• _Description of the task_:
The answer must consist of every line in the records below that contains the string "down".

*** Opening of Dataset records ***

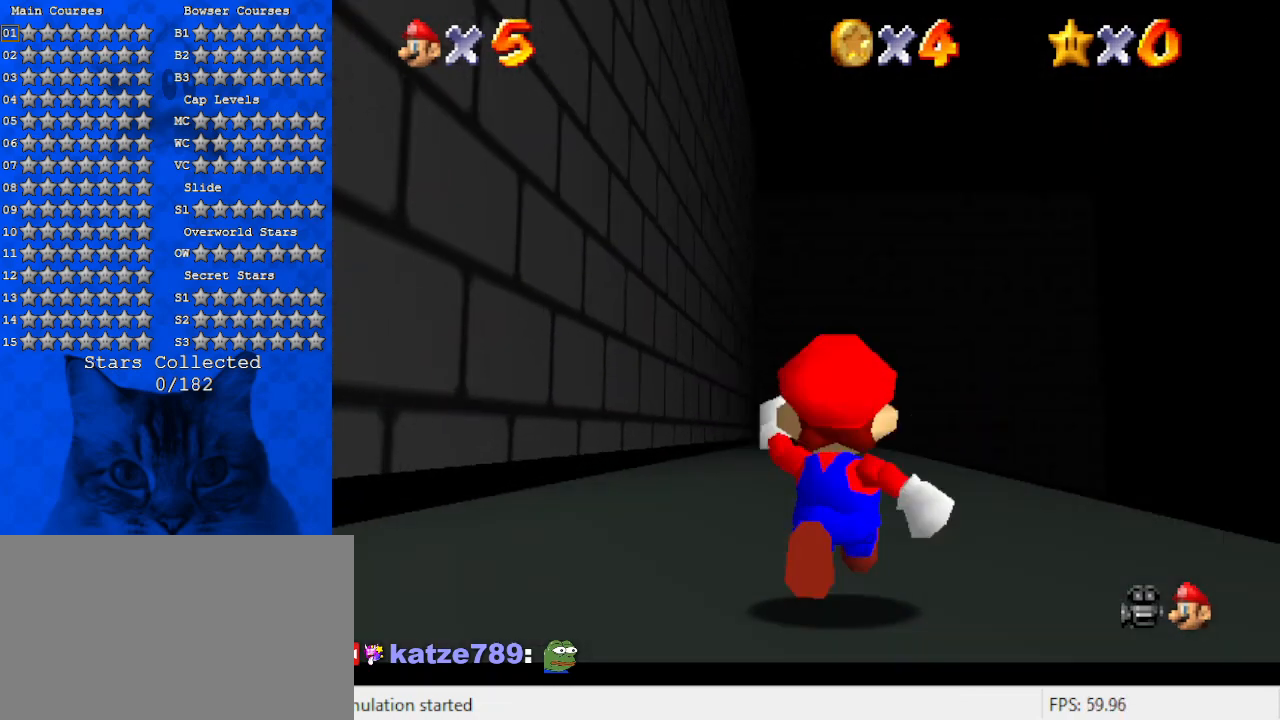
{"keys": ["up"], "events": [[34, "ctrl", "down"], [234, "ctrl", "up"], [234, "shift", "up"]]}
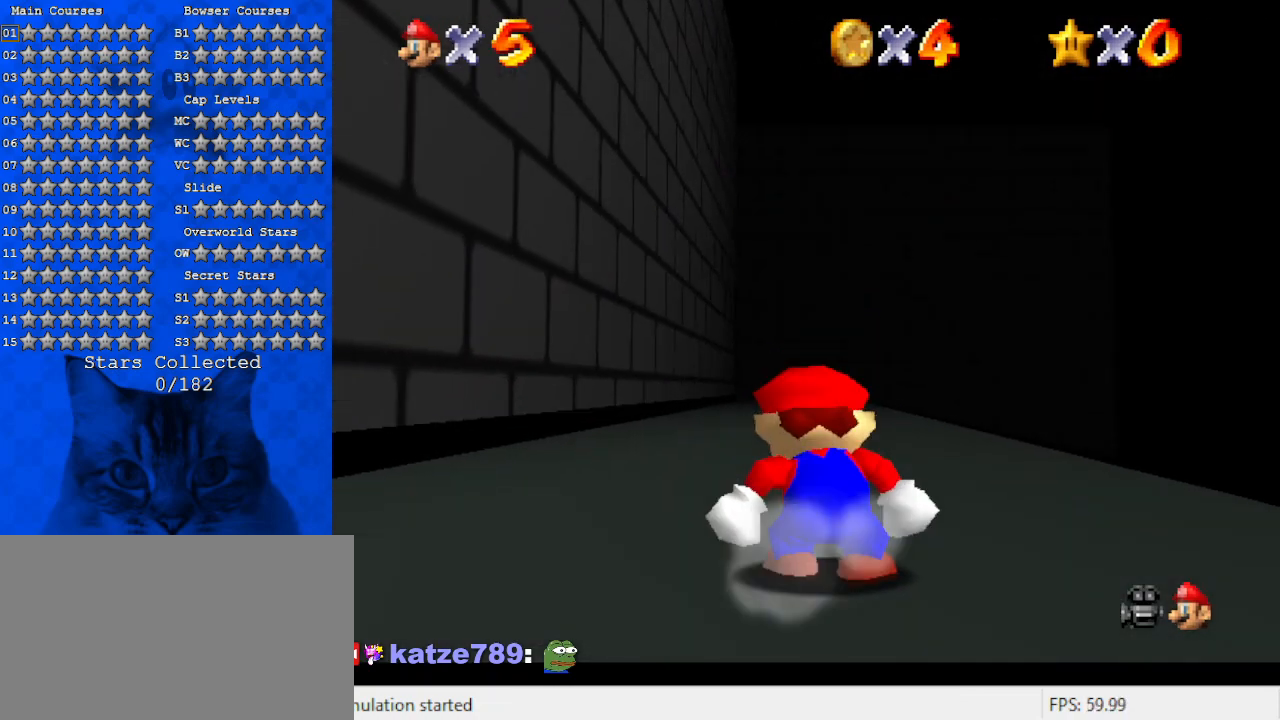
{"keys": ["shift", "up"], "events": [[100, "ctrl", "down"], [200, "ctrl", "up"], [467, "shift", "down"]]}
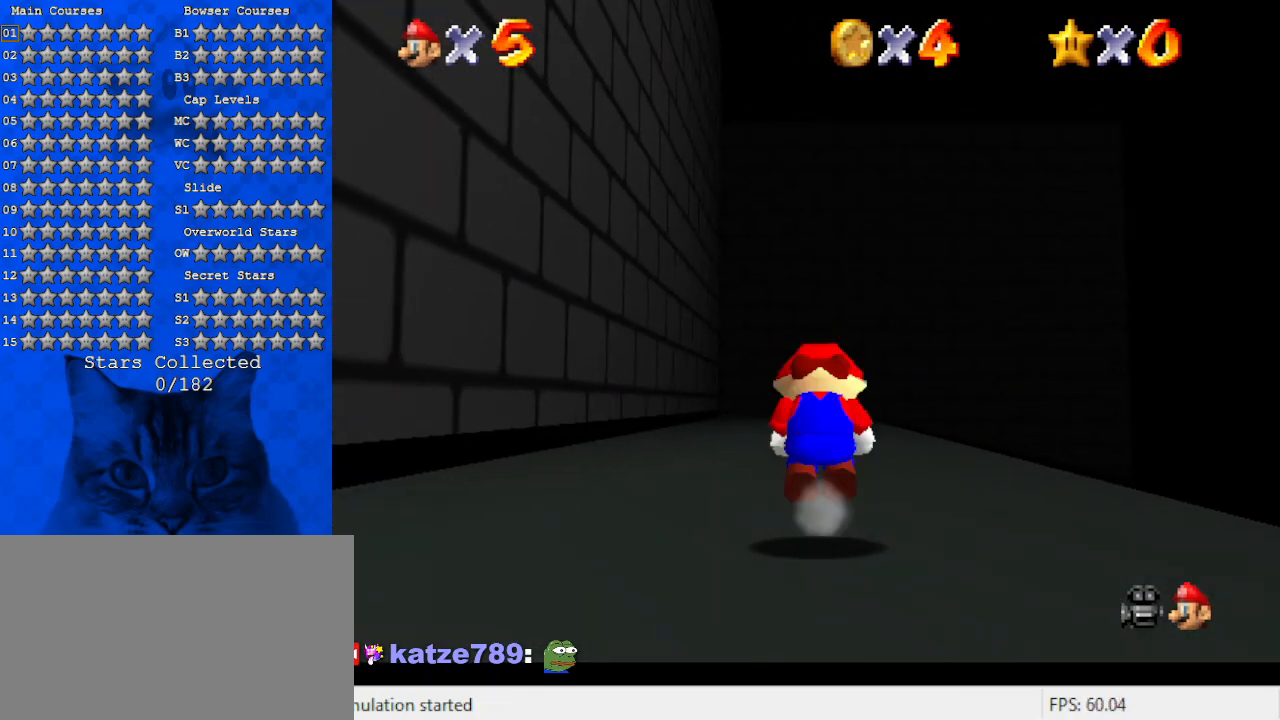
{"keys": ["up"], "events": [[34, "ctrl", "down"], [167, "ctrl", "up"], [167, "shift", "up"]]}
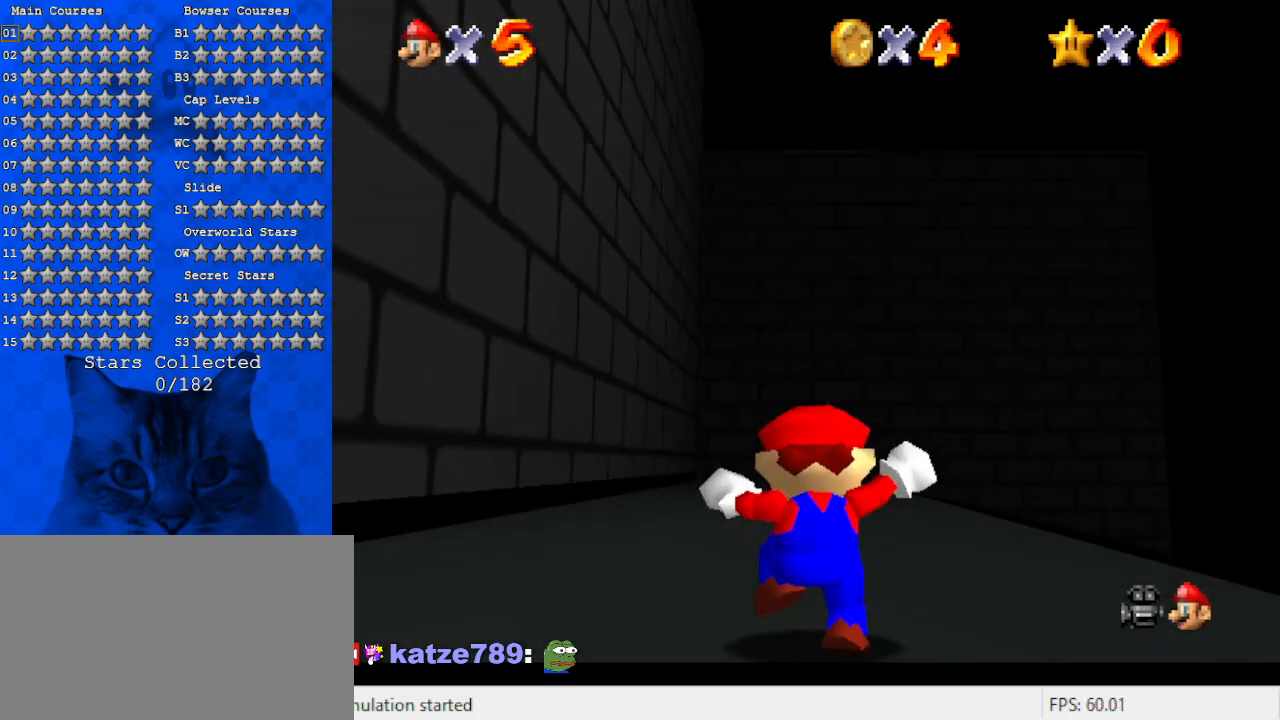
{"keys": ["ctrl", "shift", "up"], "events": [[67, "ctrl", "down"], [234, "ctrl", "up"], [500, "ctrl", "down"], [500, "shift", "down"]]}
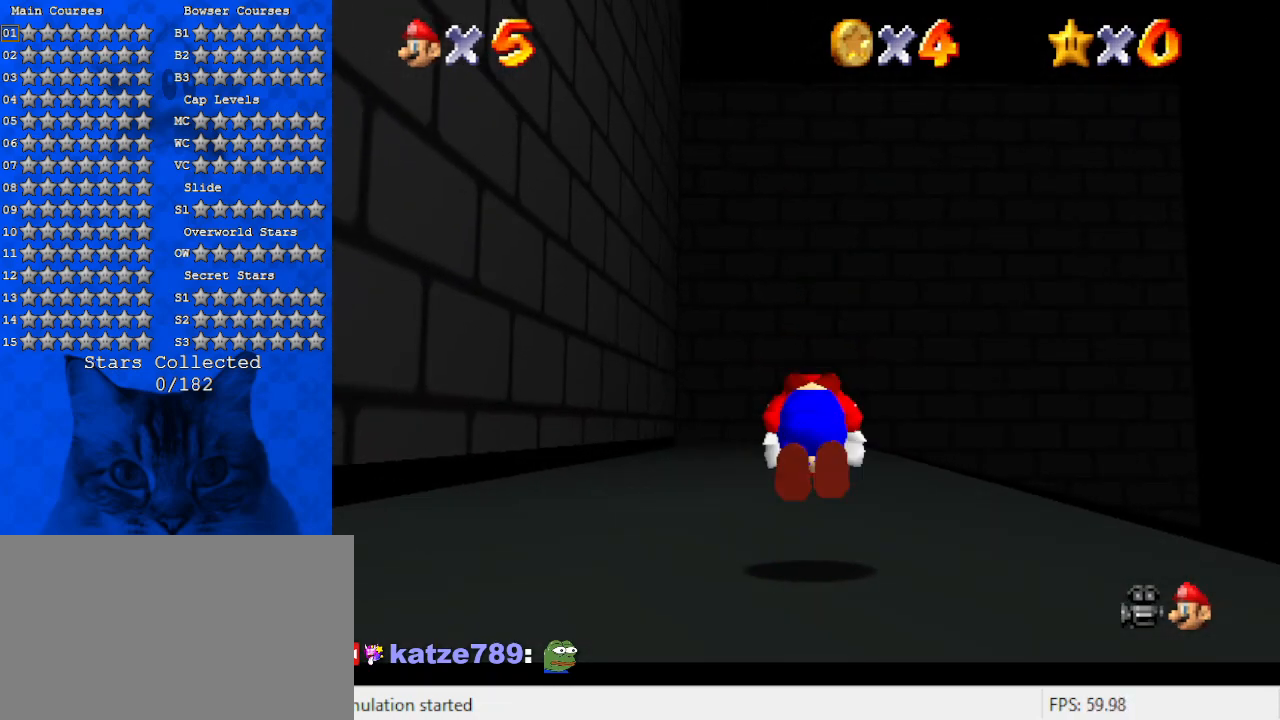
{"keys": ["up"], "events": [[134, "ctrl", "up"], [200, "shift", "up"], [334, "left", "down"], [467, "left", "up"]]}
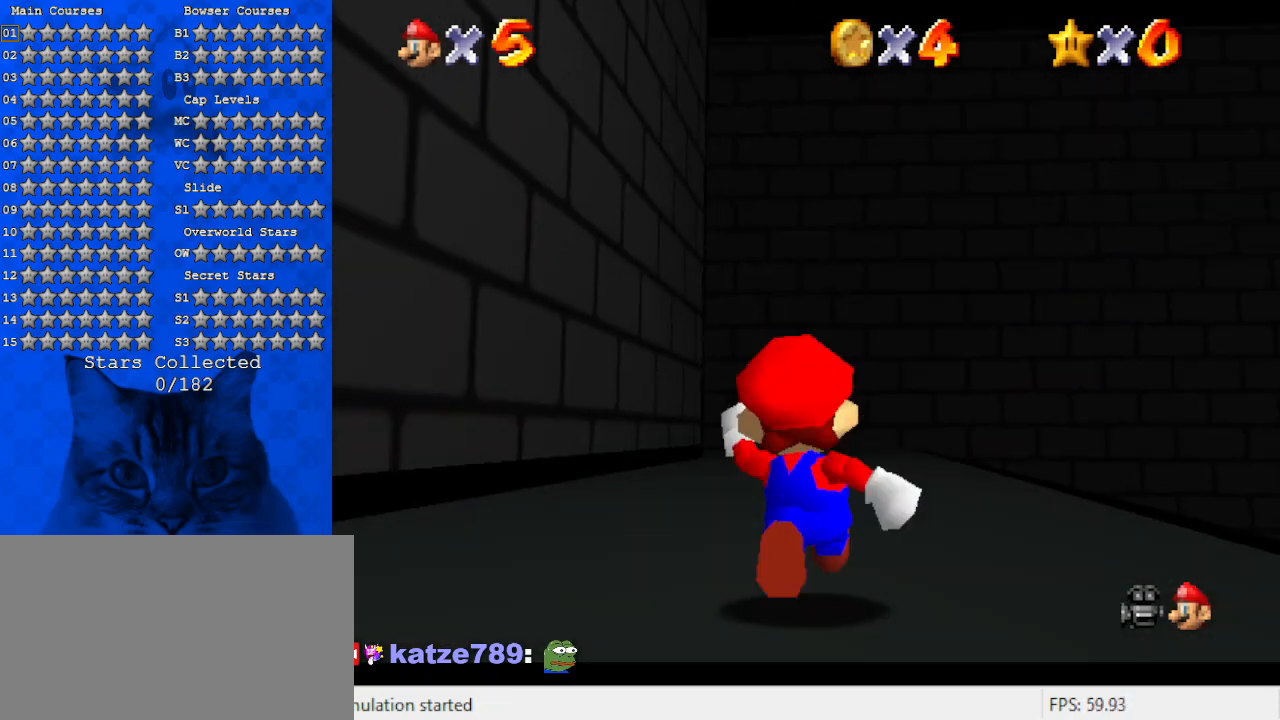
{"keys": ["ctrl", "shift", "up"], "events": [[67, "ctrl", "down"], [200, "ctrl", "up"], [467, "ctrl", "down"], [467, "shift", "down"]]}
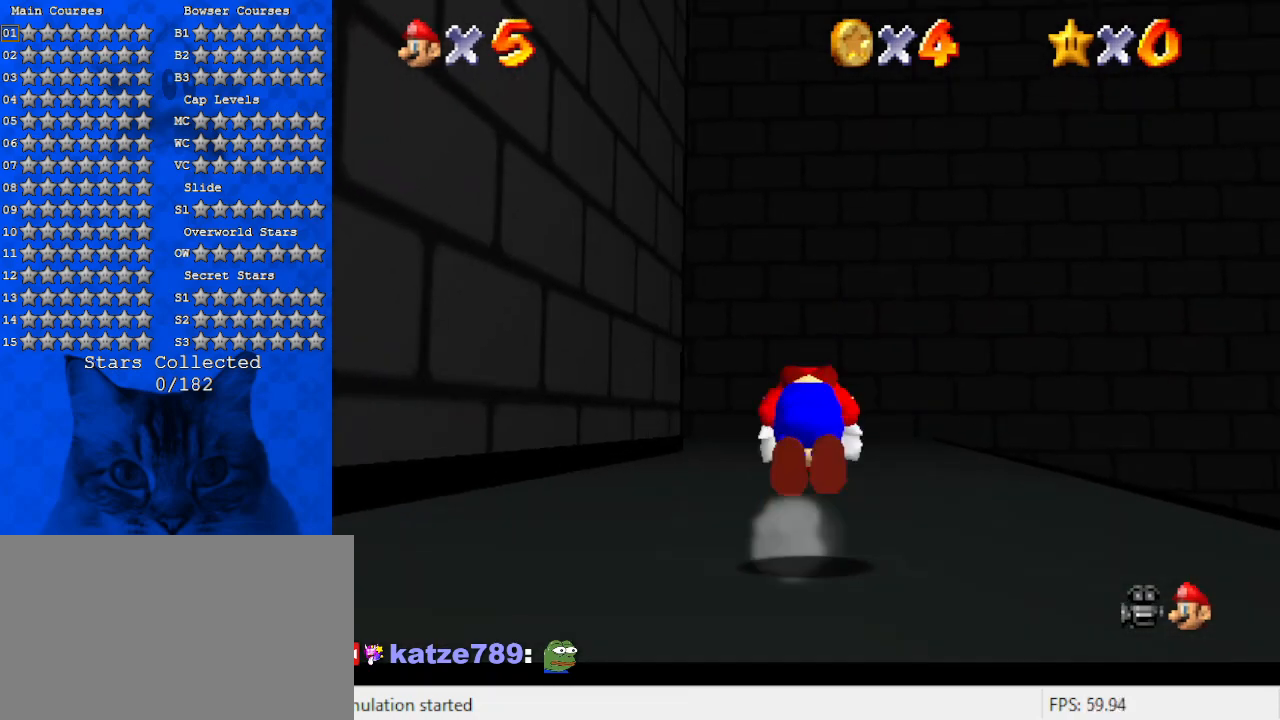
{"keys": ["shift", "up"], "events": [[134, "ctrl", "up"]]}
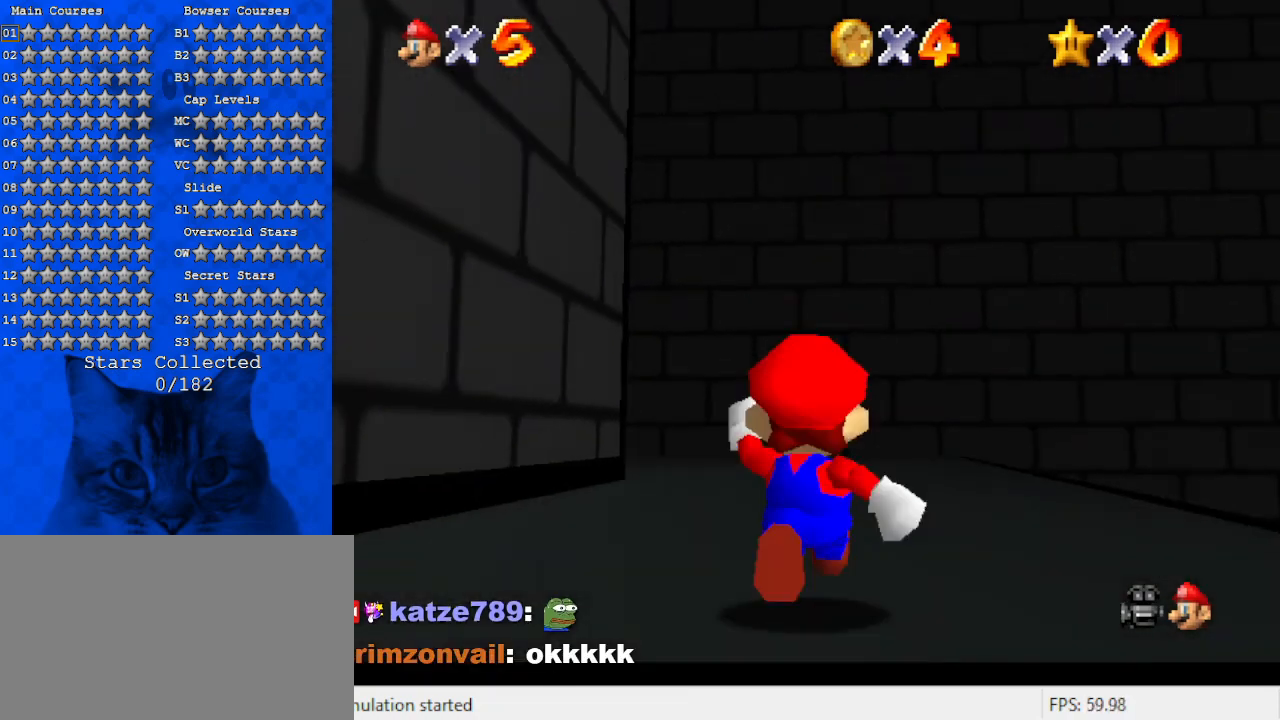
{"keys": ["up"], "events": [[34, "ctrl", "down"], [200, "ctrl", "up"], [200, "shift", "up"]]}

*** Close of Dataset records ***

• _Solution to the problem_:
{"keys": ["up"], "events": [[34, "ctrl", "down"], [234, "ctrl", "up"], [234, "shift", "up"]]}
{"keys": ["shift", "up"], "events": [[100, "ctrl", "down"], [200, "ctrl", "up"], [467, "shift", "down"]]}
{"keys": ["up"], "events": [[34, "ctrl", "down"], [167, "ctrl", "up"], [167, "shift", "up"]]}
{"keys": ["ctrl", "shift", "up"], "events": [[67, "ctrl", "down"], [234, "ctrl", "up"], [500, "ctrl", "down"], [500, "shift", "down"]]}
{"keys": ["up"], "events": [[134, "ctrl", "up"], [200, "shift", "up"], [334, "left", "down"], [467, "left", "up"]]}
{"keys": ["ctrl", "shift", "up"], "events": [[67, "ctrl", "down"], [200, "ctrl", "up"], [467, "ctrl", "down"], [467, "shift", "down"]]}
{"keys": ["up"], "events": [[34, "ctrl", "down"], [200, "ctrl", "up"], [200, "shift", "up"]]}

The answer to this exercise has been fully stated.